*EXCERPT TO READ*:
At Kursk, both sides believed that ground forces alone could not win the day, and for the first time, each relied on masses of aircraft specially designed or equipped to destroy tanks. Both German and Soviet attack aircraft flew combat missions at the request of frontline units and were controlled by ground liaison officers attached to armored forces.

Key to the German effort was the Junkers Ju 87 Stuka, a gull-wing, two-place dive bomber that, at its most effective, punched through defenses with 37mm cannon mounted on pylons beneath its wings. Although a leftover from the Spanish Civil War—and with fixed landing gear, slower than most other aircraft in the sky—the Stuka was a dangerous weapon, especially in the hands of ground-attack experts like Hans-Ulrich Rudel. Rudel was a phenomenon. He logged more than 2,500 combat missions during the war and is credited with the destruction of more than 500 tanks and 700 trucks.

Even in the hands of merely competent pilots, the Stuka, sometimes loaded with two 110-pound bombs beneath the wings, instead of the anti-tank cannon, and a single 550-pound bomb beneath the fuselage, was extremely effective against armor. British test pilot Eric “Winkle” Brown picked the Stuka as the best dive bomber of the war. The commanding officer of a group evaluating captured aircraft, Brown had flown dozens of Axis and Allied types, and in his 1988 book Duels in the Sky, he ranks them. The Stuka was “in a class of its own,” he writes, rating it ahead of the U.S. Douglas Dauntless and Japanese Aichi Val. “It’s the only one that you can dive truly vertically.” At Kursk, the Germans had 400 of them.

Firepower, agility, and the skill of its pilots made the Focke Wulf Fw 190 a feared opponent. Able to hit 400 mph downhill, the fighter carried four 20mm cannon in its wings and two 13mm machine guns in its cowl. (Paul Dimare)
The Germans attacked from the north and south of Kursk, hoping to pinch off Soviet forces in the bulge. Orange areas show their minuscule gains.
A true flying tank, the Ilyushin Sturmovik had an armored cockpit that made it resistant to ground fire, but, despite a rear-facing gunner, it was vulnerable from behind. Left: An La-5 flies escort. (Paul Dimare)

*DIRECTIONS*:
Copy the Kursk air war text from "Even in the" to "400 of them.", switching "competent" to "capable".

Extracted data entries:
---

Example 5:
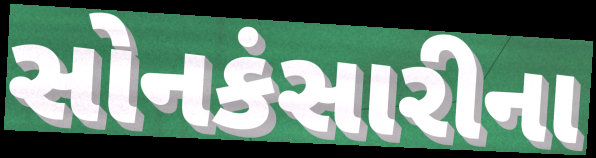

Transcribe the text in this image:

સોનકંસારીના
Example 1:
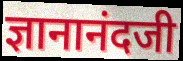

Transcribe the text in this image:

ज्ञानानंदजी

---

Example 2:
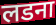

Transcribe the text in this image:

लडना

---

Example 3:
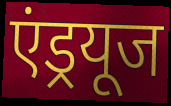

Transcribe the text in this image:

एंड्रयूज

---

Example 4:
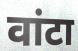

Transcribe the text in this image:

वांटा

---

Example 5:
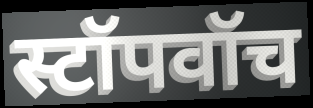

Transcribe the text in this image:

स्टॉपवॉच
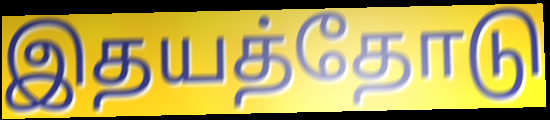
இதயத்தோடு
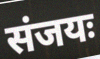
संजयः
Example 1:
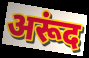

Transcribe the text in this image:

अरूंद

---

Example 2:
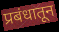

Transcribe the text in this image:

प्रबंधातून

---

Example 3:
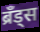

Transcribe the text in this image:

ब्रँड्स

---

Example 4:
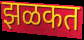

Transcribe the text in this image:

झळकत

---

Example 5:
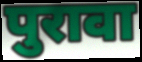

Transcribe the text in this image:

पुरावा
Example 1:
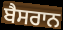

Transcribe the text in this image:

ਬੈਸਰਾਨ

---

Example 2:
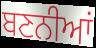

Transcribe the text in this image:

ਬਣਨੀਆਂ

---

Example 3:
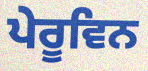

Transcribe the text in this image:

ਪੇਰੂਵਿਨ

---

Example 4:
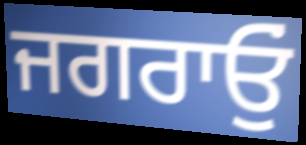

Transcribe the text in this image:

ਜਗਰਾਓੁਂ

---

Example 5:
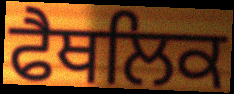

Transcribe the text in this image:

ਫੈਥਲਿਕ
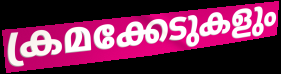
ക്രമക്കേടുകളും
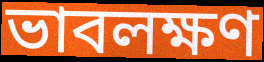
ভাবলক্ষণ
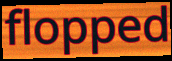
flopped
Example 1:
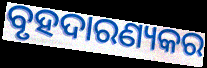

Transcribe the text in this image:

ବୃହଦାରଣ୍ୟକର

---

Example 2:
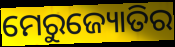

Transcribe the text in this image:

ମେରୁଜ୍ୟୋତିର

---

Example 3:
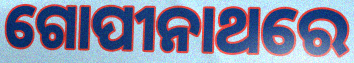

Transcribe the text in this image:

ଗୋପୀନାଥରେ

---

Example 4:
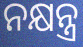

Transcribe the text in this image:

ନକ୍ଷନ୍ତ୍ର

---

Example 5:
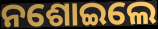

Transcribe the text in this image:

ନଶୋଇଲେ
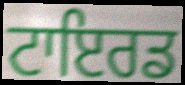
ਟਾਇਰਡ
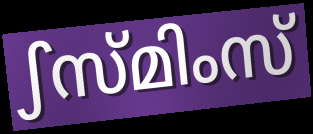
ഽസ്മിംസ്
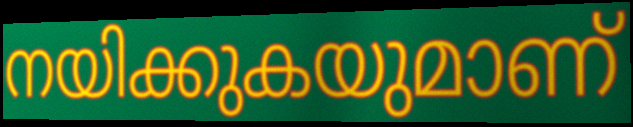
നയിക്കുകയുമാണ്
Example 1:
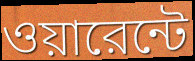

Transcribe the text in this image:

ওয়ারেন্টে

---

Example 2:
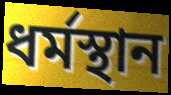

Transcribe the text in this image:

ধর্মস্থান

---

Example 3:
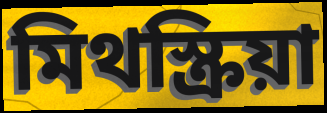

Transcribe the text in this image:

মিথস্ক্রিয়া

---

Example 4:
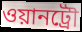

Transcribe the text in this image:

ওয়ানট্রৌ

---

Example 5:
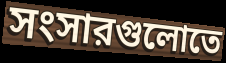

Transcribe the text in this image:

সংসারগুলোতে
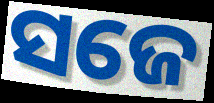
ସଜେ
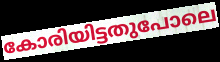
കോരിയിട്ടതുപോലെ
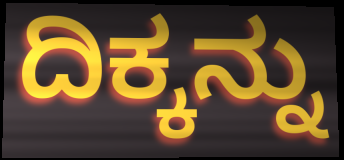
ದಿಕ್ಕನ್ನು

*TASK ANSWER*:
Even in the hands of merely capable pilots, the Stuka, sometimes loaded with two 110-pound bombs beneath the wings, instead of the anti-tank cannon, and a single 550-pound bomb beneath the fuselage, was extremely effective against armor. British test pilot Eric “Winkle” Brown picked the Stuka as the best dive bomber of the war. The commanding officer of a group evaluating captured aircraft, Brown had flown dozens of Axis and Allied types, and in his 1988 book Duels in the Sky, he ranks them. The Stuka was “in a class of its own,” he writes, rating it ahead of the U.S. Douglas Dauntless and Japanese Aichi Val. “It’s the only one that you can dive truly vertically.” At Kursk, the Germans had 400 of them.